[Start of Attachment]

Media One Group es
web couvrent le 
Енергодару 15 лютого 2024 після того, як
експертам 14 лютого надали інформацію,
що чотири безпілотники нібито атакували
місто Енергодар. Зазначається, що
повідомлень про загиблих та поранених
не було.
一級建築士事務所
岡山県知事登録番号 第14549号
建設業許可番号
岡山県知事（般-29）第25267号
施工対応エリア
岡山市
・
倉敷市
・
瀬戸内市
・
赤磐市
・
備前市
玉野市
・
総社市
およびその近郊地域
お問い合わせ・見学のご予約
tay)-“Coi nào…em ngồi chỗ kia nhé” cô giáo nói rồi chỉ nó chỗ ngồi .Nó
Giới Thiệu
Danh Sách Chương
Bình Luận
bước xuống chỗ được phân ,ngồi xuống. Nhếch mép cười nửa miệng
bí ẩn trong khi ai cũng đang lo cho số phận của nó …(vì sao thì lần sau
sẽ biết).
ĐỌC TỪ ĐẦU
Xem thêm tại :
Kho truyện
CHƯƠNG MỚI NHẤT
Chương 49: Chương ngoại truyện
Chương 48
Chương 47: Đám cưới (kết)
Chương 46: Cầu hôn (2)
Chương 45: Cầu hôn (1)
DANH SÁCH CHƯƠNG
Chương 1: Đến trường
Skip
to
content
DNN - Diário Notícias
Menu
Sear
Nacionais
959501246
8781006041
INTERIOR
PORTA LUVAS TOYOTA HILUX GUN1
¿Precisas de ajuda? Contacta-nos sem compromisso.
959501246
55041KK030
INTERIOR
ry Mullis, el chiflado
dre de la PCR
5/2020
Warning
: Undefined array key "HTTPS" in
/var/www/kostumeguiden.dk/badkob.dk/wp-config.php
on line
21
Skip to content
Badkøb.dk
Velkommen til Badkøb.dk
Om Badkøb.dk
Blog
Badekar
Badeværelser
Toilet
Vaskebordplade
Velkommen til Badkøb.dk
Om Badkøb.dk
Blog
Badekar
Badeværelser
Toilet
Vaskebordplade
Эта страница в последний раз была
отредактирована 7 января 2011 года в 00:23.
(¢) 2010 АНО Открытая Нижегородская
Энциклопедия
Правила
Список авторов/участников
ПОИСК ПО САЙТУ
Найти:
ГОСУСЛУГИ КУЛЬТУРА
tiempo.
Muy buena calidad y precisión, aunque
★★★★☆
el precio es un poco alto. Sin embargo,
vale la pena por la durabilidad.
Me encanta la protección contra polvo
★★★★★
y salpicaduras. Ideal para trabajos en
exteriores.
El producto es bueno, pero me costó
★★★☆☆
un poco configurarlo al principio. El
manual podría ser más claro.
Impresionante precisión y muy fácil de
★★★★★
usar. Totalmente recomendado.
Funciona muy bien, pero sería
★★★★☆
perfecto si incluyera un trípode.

[End of Attachment]

**Exercise aim:** Nothing but a number should be given: the count of lines in the records that contain the word "pero".

**Written reply:** 2